Die Zeit hat keine Männer, Freund wie Feind. --------------------- Der Reichsfürst
will sich lösen von dem Reich, Dann kommt der Adel und bekämpft die Fürsten; Den
gibt die Not, die Tochter der Verschwendung, Drauf in des Bürgers Hand, des
Krämers, Mäklers, Der allen Wert abwägt nach Goldgewicht. Der dehnt sich breit und
hört mit Spottes-Lächeln Von Thoren reden, die man Helden nennt, Von Weisen, die
nicht klug für eignen Säckel, Von allem, was nicht nützt und Zinsen trägt. Bis
endlich aus der untersten der Tiefen Ein Scheusal aufsteigt, gräßlich anzusehn,
Mit breiten Schultern, weitgespaltnem Mund, Nach allem lüstern, und durch nichts
zu füllen.
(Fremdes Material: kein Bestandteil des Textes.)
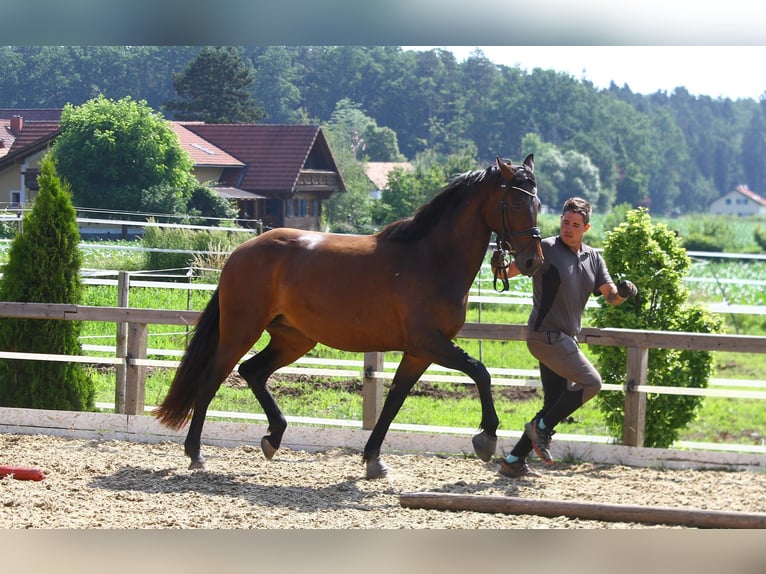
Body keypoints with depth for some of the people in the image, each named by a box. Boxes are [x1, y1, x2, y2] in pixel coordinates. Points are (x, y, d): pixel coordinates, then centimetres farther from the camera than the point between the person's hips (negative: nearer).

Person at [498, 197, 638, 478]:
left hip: (565, 339, 8)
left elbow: (610, 296, 5)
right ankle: (542, 427, -2)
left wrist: (623, 291, -18)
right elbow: (509, 271, -16)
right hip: (545, 335, -8)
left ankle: (514, 461, 11)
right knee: (591, 382, -13)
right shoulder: (546, 249, -10)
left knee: (556, 406, 7)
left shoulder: (593, 258, 10)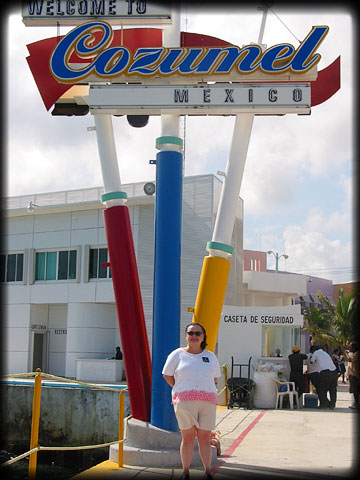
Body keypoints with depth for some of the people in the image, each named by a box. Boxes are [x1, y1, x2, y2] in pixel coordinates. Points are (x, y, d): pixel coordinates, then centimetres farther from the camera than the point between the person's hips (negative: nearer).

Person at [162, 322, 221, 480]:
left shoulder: (210, 356, 15)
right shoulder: (178, 354, 5)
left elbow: (215, 377, 24)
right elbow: (167, 375, 9)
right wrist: (181, 390, 7)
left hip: (207, 401, 2)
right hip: (184, 401, -2)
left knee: (205, 438, 5)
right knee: (188, 437, -1)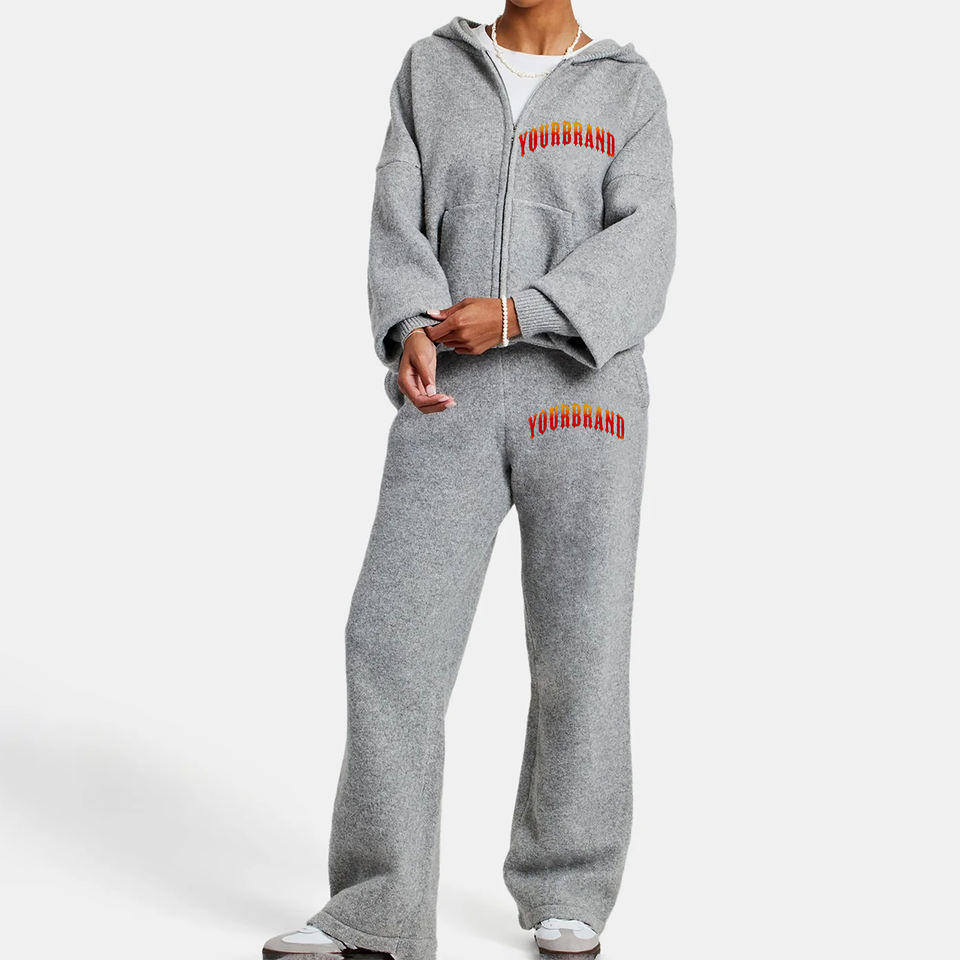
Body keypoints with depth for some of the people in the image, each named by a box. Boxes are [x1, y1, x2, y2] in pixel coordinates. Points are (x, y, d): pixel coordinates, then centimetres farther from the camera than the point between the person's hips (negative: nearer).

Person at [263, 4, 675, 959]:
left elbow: (637, 256, -7)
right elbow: (400, 234, 2)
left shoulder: (629, 93, 7)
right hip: (457, 407, 1)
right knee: (395, 641, -8)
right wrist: (413, 337, -20)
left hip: (581, 396, -1)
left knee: (579, 652, -2)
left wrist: (512, 317, -22)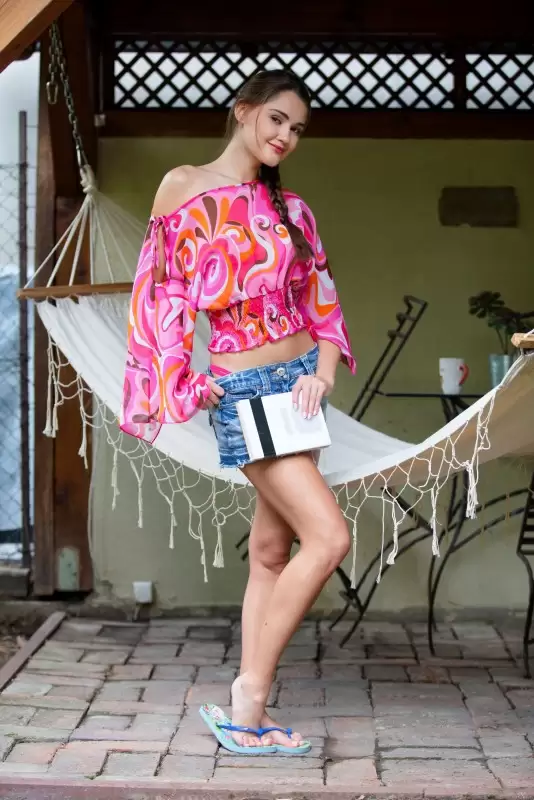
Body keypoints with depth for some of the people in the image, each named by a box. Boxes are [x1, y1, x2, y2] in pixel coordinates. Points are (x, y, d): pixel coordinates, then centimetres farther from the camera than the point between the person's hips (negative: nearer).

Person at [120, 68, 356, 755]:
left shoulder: (288, 209, 12)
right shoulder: (185, 187, -3)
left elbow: (322, 304, 9)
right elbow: (162, 290, -3)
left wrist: (323, 373, -7)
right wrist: (182, 383, -7)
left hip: (296, 383, 6)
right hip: (242, 390, -6)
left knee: (272, 551, 6)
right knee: (328, 537, -17)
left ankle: (248, 717, 13)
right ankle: (250, 691, -7)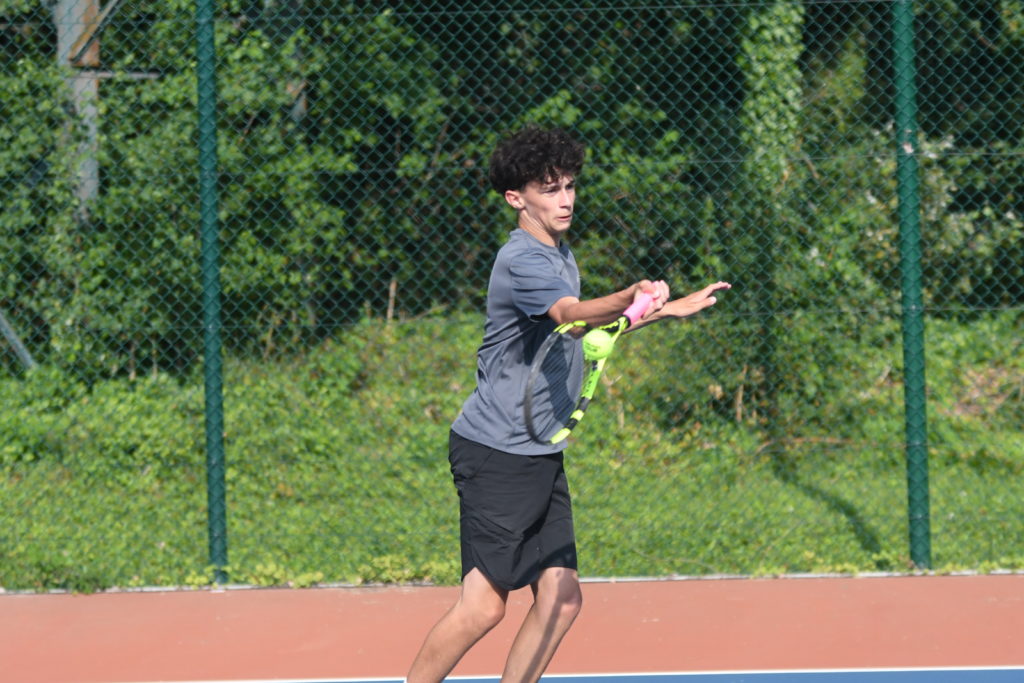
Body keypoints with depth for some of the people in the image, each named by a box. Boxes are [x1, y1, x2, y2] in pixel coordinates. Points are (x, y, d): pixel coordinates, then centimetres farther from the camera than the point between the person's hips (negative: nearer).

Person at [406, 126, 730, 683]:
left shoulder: (560, 256, 16)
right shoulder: (523, 259, -16)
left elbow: (580, 332, 34)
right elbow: (571, 314, -36)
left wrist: (661, 309, 29)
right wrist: (633, 297, -55)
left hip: (539, 453, 9)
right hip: (496, 451, -9)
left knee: (561, 596, 3)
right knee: (484, 604, -11)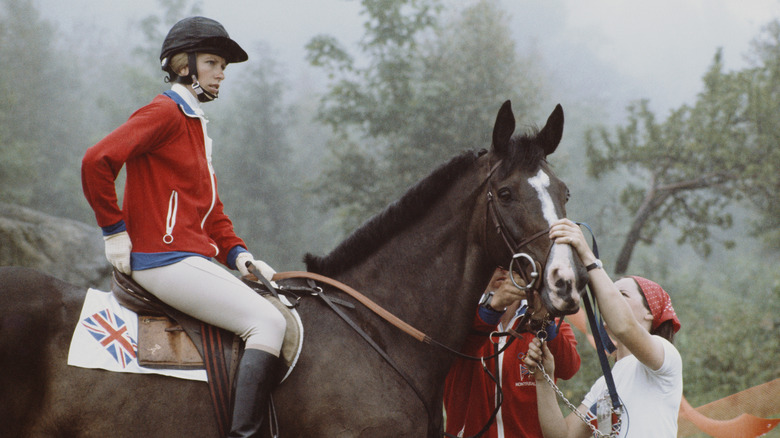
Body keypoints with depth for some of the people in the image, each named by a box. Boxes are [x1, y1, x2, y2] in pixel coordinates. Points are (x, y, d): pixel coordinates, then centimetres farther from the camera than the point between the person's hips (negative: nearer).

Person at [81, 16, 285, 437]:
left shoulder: (195, 122, 24)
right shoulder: (165, 112, -7)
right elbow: (97, 161, -19)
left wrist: (235, 251, 10)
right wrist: (114, 229, -14)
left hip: (196, 256, 10)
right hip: (165, 259, -10)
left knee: (279, 308, 8)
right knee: (267, 322, -21)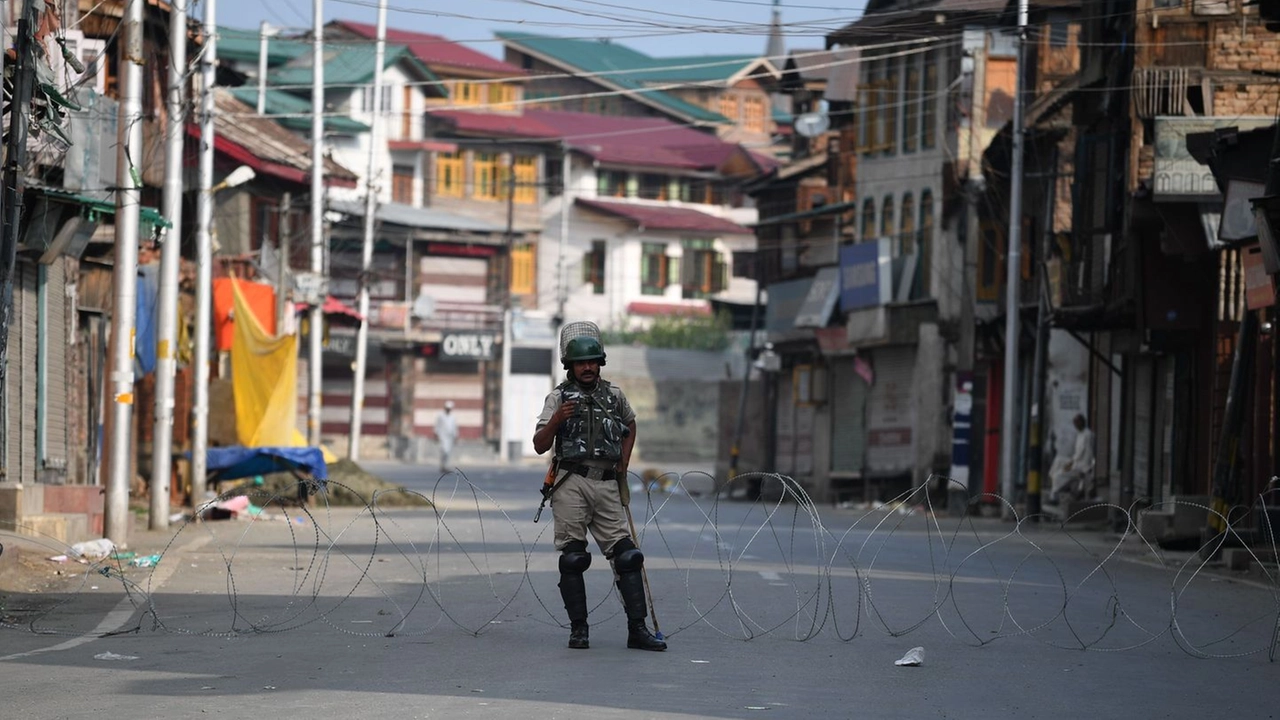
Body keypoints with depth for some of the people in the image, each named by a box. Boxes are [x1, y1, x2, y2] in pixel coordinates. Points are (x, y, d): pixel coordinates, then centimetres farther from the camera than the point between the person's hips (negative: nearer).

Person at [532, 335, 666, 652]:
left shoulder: (614, 396, 13)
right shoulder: (559, 397, 4)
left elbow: (630, 425, 34)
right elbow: (540, 446, 0)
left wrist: (624, 465, 21)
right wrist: (556, 420, -17)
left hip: (607, 485, 3)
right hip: (571, 485, -3)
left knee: (627, 555, -3)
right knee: (572, 559, -4)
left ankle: (637, 629, -2)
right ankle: (578, 629, 3)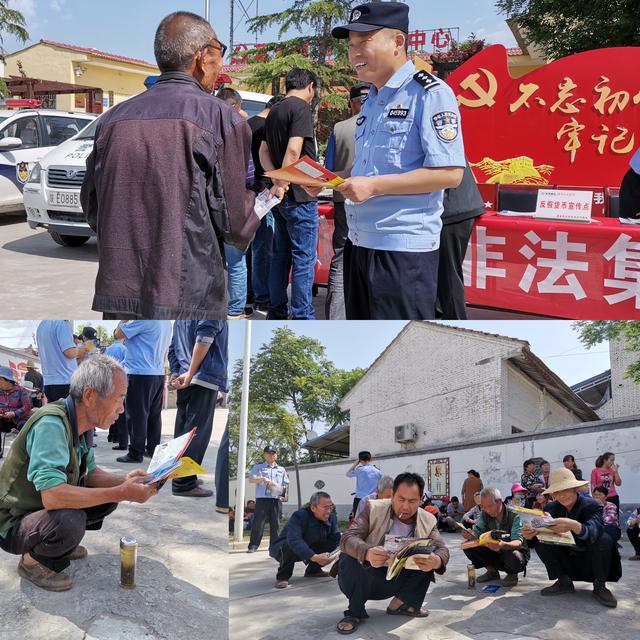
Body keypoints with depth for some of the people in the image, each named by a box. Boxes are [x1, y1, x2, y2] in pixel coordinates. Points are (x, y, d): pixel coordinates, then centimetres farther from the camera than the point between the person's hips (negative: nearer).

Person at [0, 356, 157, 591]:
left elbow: (89, 473, 9)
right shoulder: (52, 423, -30)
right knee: (70, 521, -33)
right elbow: (52, 496, -39)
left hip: (43, 509, 9)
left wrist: (124, 482, -12)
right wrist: (122, 493, -33)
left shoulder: (80, 422, -2)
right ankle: (32, 561, -4)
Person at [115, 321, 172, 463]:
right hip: (159, 374, 8)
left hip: (140, 374, -8)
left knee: (137, 415, -1)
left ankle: (136, 453, 2)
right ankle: (153, 449, 19)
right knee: (154, 414, 13)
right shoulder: (166, 322, 9)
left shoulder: (143, 319, -17)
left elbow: (118, 334, -10)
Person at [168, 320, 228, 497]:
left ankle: (180, 476, 17)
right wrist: (190, 374, -16)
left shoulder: (180, 319, 21)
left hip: (185, 380, 8)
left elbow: (173, 349, 19)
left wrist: (176, 373, 11)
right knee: (197, 430, -7)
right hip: (205, 378, -8)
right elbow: (204, 339, -20)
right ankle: (184, 483, -8)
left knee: (183, 429, 12)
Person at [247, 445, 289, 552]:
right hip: (262, 499, -3)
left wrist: (280, 488, -4)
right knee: (258, 522, -7)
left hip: (276, 500, 3)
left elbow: (286, 485, 18)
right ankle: (253, 546, -6)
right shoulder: (258, 467, 14)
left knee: (275, 524, 3)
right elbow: (251, 479, 1)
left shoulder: (281, 470, 21)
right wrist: (263, 479, -15)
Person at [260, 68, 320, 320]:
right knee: (304, 259, -4)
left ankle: (276, 311, 20)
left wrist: (276, 179, -2)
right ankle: (302, 317, -1)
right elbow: (294, 150, -23)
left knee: (281, 255, 14)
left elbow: (263, 151, 12)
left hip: (281, 195, 9)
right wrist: (282, 184, -20)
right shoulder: (301, 108, -11)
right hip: (299, 195, -9)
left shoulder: (273, 111, 15)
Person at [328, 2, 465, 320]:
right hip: (359, 242, 9)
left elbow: (449, 173, -19)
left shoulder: (430, 93, -11)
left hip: (403, 247, -9)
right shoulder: (372, 100, 16)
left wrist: (374, 185, -21)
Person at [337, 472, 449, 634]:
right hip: (366, 578, -3)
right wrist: (367, 553, -47)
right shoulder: (374, 509, -13)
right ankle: (355, 611, -11)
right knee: (351, 559, -33)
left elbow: (442, 550, -12)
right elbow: (347, 538, -24)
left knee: (430, 559, -14)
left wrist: (437, 561, -39)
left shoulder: (428, 521, -2)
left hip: (398, 582, 3)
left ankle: (401, 603, -1)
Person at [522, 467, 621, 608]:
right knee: (540, 542, -17)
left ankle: (600, 587, -13)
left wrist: (574, 526, -63)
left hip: (589, 560, -4)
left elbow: (592, 532, -40)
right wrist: (530, 535, -41)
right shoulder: (551, 508, -6)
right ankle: (564, 582, -2)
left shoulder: (592, 506, -19)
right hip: (567, 558, 4)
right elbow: (541, 533, -15)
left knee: (604, 540, -31)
Das ist die Hefe, die den Tag gewinnt, Nur um den Tag am Abend zu
verlieren, Angrenzend an das Geist- und Willenlose. --------------------- Ich sage
dir: nicht Scythen und Chazaren, Die einst den Glanz getilgt der alten Welt,
Bedrohen unsre Zeit, nicht fremde Völker; Aus eig’nem Schoß ringt los sich der
Barbar, Der, wenn erst ohne Zügel, alles Große, Die Kunst, die Wissenschaft, den
Staat, die Kirche Herabstürzt von der Höhe, die sie schützt, Zur Oberfläche
eigener Gemeinheit, Bis alles gleich, ei ja, weil alles niedrig,
--------------------- Erst gebt dem Einzelnen, dem Unverständ’gen Ein Urteil ihr
in dem, wo selbst die Weisen Verstummend steh’n als an der Weisheit Grenze, Dann
ruft ihr ihn vom Acker auf den Markt, Zählt seine Stimme mit und heißt ihn mehren
Die Mehrzahl wider Ehrfurcht und Gesetz. Ihr stellt ihn gleich mit euch, und hofft
doch, künftig Als Mindern ihn zu stellen unter euch? Und wärt ihr auch so
christlich mild gesinnt, Im Menschen nur zu sehen euren Bruder: Seht an die Welt,
die sichtbar offenkund’ge, Wie Berg und Tal und Fluß und Wiese steh’n. Die Höhen,
selber kahl, zieh’n an die Wolken Und senden sie als Regen in das Tal, Der Wald
hält ab den zehrend wilden Sturm, Die Quelle trägt nicht Frucht, doch nährt sie
Früchte, Und aus dem Wechselspiel von hoch und niedrig, Von Furcht und Schutz
erzeugt sich dieses Ganze, Des Grund und Recht in dem liegt, daß es ist. Zieht
nicht vor das Gericht die heil’gen Bande, Die unbewußt, zugleich mit der Geburt,
Erweislos, weil sie selber der Erweis, Verknüpfen, was das Klügeln feindlich
trennt. Du ehrst den Vater – aber er ist hart; Du liebst die Mutter – die
beschränkt und schwach, Der Bruder ist der nächste dir der Menschen, Wie sehr
entfernt in Worten und in Tat; Und wenn das Herz dich zu dem Weibe zieht, So
fragst du nicht, ob sie der Frauen Erste, Das Mal auf ihrem Hals wird dir zum
Reiz, Ein Fehler ihrer Zunge scheint Musik. Und das: Ich weiß nicht was, das dich
entzückt, Ist ein: Ich weiß nicht was für alle andern; Du liebst, du hoffst, du
glaubst. Ist doch der Glaube Nur das Gefühl der Eintracht mit dir selbst, Das
Zeugnis, daß du Mensch auf beiden Seiten: Als einzeln schwach, und stark als Teil
des All. Daß deine Väter glaubten, was du selbst, Und deine Kinder künftig treten
gleiche Pfade, Das ist die Brücke, die aus Menschenherzen Den unerforschten
Abgrund überbaut, Von dem kein Senkblei noch erforscht die Tiefe. O, prüfe nicht
die Stützen, bessre nicht! Dein Menschenwerk zerstört den geist’gen Halt, Und
deine Enkel lachen einst der Trümmer, In denen deine Weisheit modernd liegt. Ist
eure Satzung war, wird sie bestehn Und wie das Bäumchen, das vom Stein gedrückt,
Die Zweige breiten, siegend ob der Last; Allein, wenn falsch, so wißt, daß seine
Wurzeln Auflockern All, was fest und alt und sicher. Der Zweifel zeugt den Zweifel
an sich selbst, Und einmal Ehrfurcht in sich selbst gespalten, Lebt sie als
Ehrsucht nur noch und als Furcht. Maßt euch nicht an, zu deuteln Gottes Wahrheit.